Brief History of Lie Detector

In the year 1902 inadequate lie detector test was invented by James McKenzie.  In 1921 John Larson invented modern polygraph instrument which gives recorded information on a smoke paper.  In 1925 Leonard Keeler further developed instrument with ink pens instead of smoke paper to get better results.  Finally in 1992 machine was computerized to record results accurately.

Lie Detection with Polygraph Testing

Lie detection took on scientific aspects with the development of techniques that use measures of physiological responses as indicators of deception. The physiological measurements include heart rate, blood pressure, body movements and electrical conductance in skin. The polygraph instrument contains sensors to measure the physiological phenomena. In polygraph instrument depth of respiration and heart rate are measured by pneumographs chest wrapped, skin conductivity is measured through electrodes attached to finger tips and a blood pressure BP cuff attached on upper arm. While conducting examinations sensors transmit the data to the instrument and print that data on Polygraph Chart.

Lie Detector Testing Techniques

The examiner who conducts the test interprets the deception depending on the Polygraph Chart. The Interpretation involves comparison of physiological responses with relevant questions.  In the preliminary phase the examiner conducts pre-test to get primary information from the examinee for further investigation. Three major questioning techniques are in current use.

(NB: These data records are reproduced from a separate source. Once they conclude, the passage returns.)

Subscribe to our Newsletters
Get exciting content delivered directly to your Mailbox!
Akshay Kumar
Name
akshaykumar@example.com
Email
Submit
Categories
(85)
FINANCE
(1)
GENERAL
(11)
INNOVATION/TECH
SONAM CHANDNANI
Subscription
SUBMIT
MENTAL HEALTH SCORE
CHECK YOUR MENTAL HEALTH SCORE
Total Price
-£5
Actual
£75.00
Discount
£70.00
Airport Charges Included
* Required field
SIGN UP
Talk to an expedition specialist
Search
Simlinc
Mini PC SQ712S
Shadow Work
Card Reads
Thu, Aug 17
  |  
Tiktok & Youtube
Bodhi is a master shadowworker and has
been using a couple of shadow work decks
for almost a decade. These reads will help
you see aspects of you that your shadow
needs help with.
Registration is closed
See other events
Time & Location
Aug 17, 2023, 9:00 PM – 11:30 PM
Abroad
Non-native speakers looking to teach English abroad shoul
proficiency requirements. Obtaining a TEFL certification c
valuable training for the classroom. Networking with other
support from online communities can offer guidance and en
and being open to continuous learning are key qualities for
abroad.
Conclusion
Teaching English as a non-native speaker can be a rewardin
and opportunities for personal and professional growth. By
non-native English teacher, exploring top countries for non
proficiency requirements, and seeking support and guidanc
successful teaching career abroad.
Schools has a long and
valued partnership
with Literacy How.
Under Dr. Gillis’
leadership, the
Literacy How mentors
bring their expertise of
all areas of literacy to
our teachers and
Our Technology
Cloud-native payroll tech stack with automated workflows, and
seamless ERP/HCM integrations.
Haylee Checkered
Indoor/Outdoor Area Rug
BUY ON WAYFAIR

  1. Relevant-Irrelevant Technique: The relevant questions are very specific and related to the issue, where the irrelevant questions are completely not related to the issue. The stronger physiological responses for the relevant and irrelevant questions taken as indicative of deception. This technique is widely used in Criminal case investigations and employee screening.
  2. Control Question Technique: It is also called as comparison question technique. It uses control questions with known answers to create physiological responses in order to compare them with relative questions. Controlled questions are designed to concern about the past truthfulness.  The stronger response to control questions leads to judgment of non-deception.  If there is no difference between control and relative questions there will be ambiguity in decision making.
  3. Guilty Knowledge Polygraph Testing: This test consists of multiple choice questions. The examiner asks random questions of their knowledge based on the case. If the examinee responds strongly to guilty information, the greater physiological response should be to correct answer.